*Records provided*

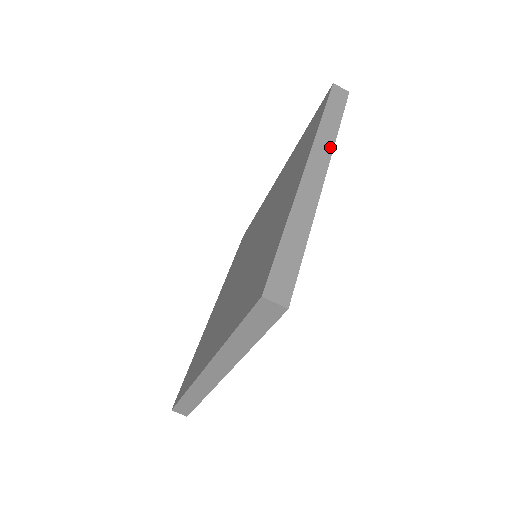
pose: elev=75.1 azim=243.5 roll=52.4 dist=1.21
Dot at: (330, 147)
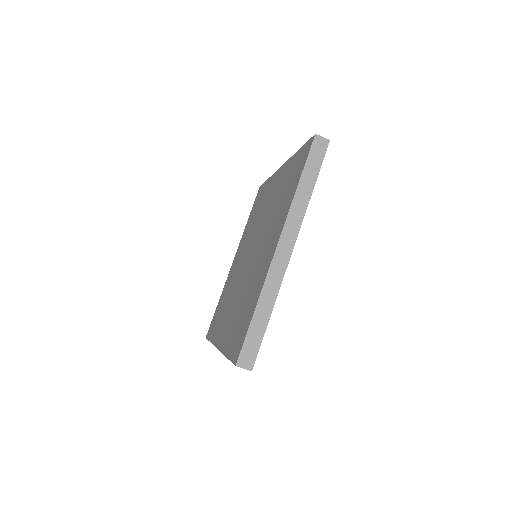
Dot at: (300, 219)
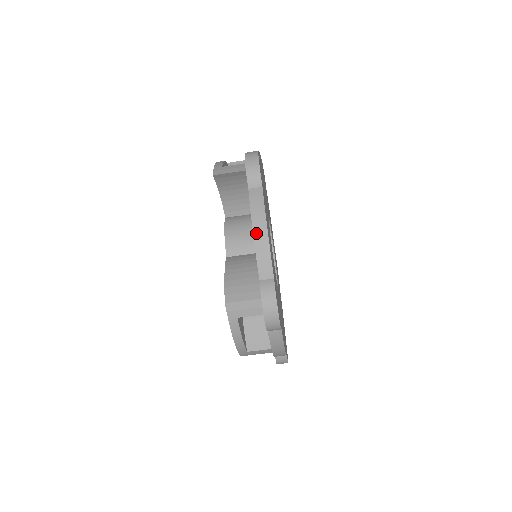
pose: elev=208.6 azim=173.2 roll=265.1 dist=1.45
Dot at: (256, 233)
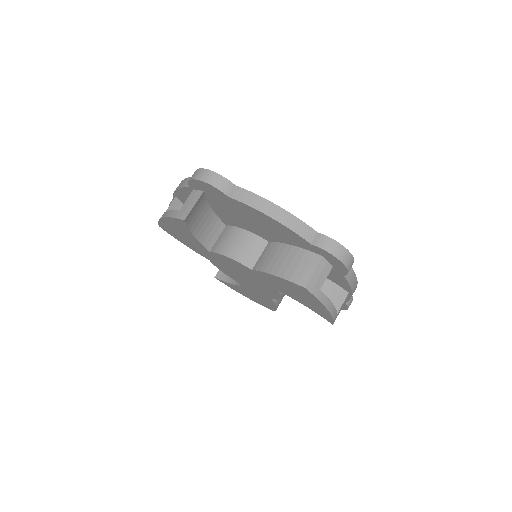
Dot at: (274, 216)
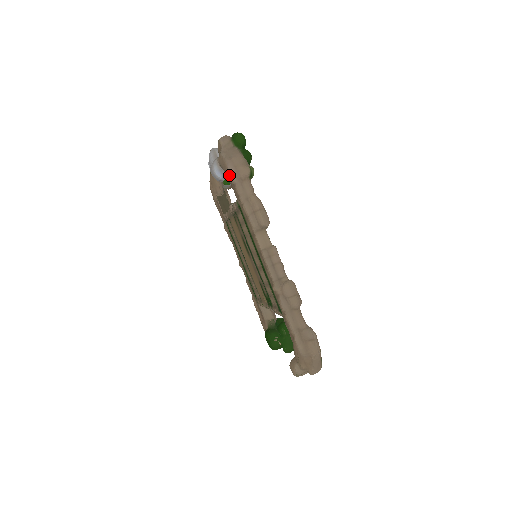
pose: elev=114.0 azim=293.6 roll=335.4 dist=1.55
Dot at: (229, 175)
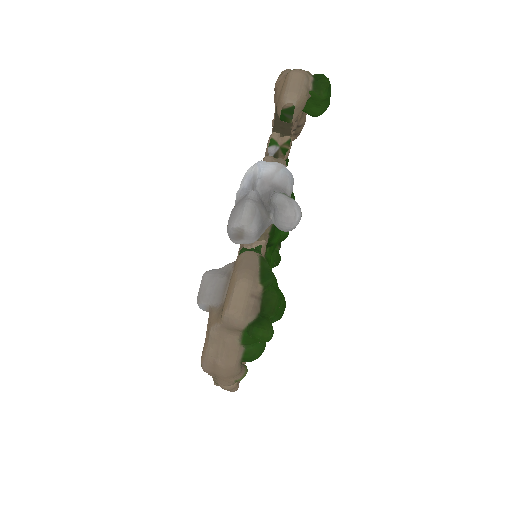
Dot at: occluded
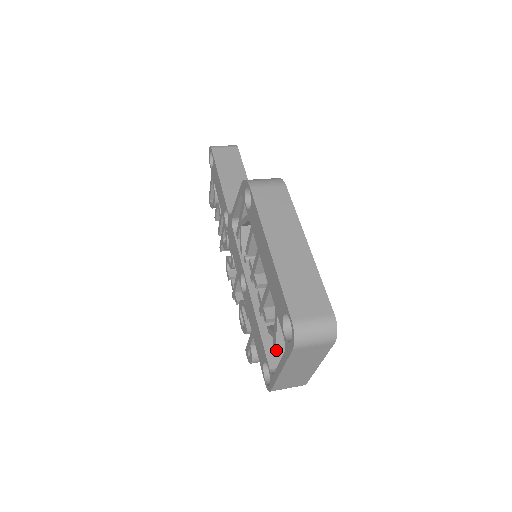
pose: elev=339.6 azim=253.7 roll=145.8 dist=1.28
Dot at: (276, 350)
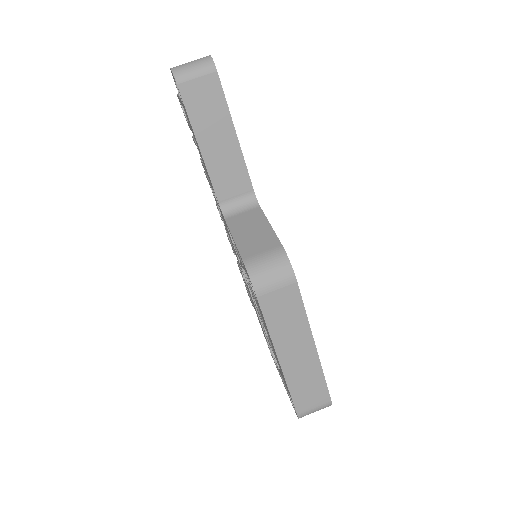
Dot at: occluded
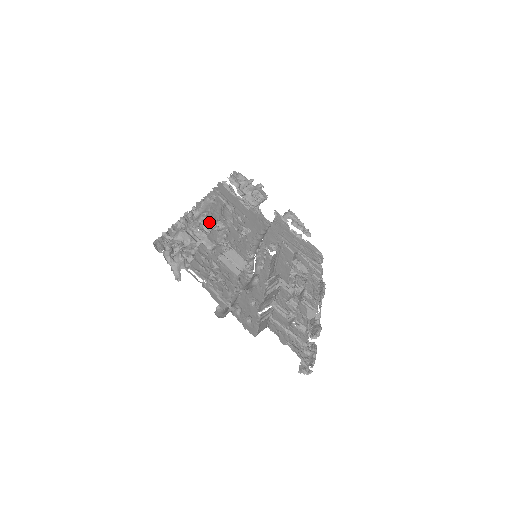
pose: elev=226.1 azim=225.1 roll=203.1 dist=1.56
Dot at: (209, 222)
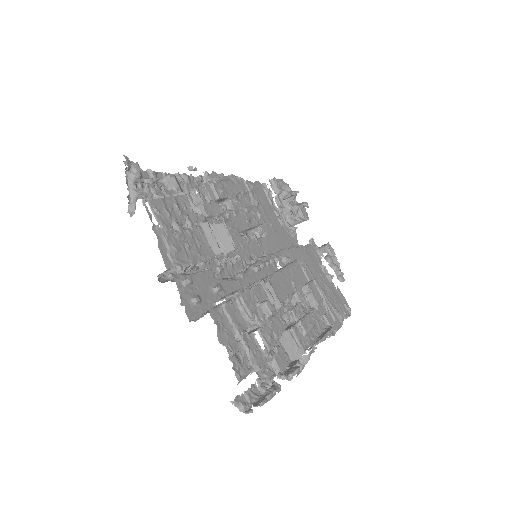
Dot at: (214, 191)
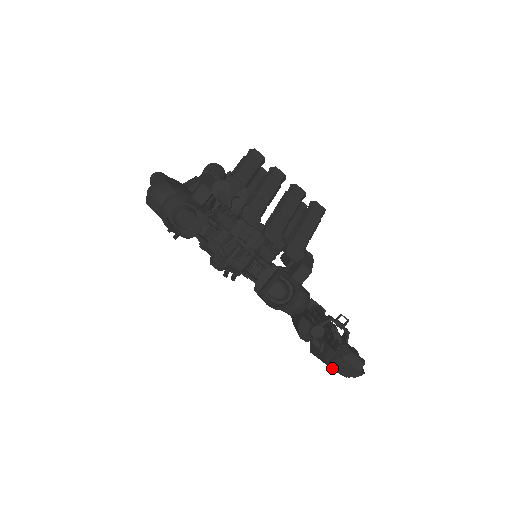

*Stated problem*
Turn every line of the rows above into a Markdown table with the columns No. and Line, numbering the lines in order. Skip blank lines and leave out the pictures.

*Correct output*
| No. | Line |
|---|---|
| 1 | pose: elev=75.1 azim=243.5 roll=52.4 dist=1.21 |
| 2 | Dot at: (330, 147) |
| 3 | Dot at: (300, 219) |
| 4 | pose: elev=208.6 azim=173.2 roll=265.1 dist=1.45 |
| 5 | Dot at: (256, 233) |
| 6 | Dot at: (274, 216) |
| 7 | pose: elev=114.0 azim=293.6 roll=335.4 dist=1.55 |
| 8 | Dot at: (229, 175) |
| 9 | Dot at: occluded |
| 10 | pose: elev=339.6 azim=253.7 roll=145.8 dist=1.28 |
| 11 | Dot at: (276, 350) |
| 12 | Dot at: occluded |
| 13 | pose: elev=226.1 azim=225.1 roll=203.1 dist=1.56 |
| 14 | Dot at: (209, 222) |
| 15 | Dot at: (214, 191) |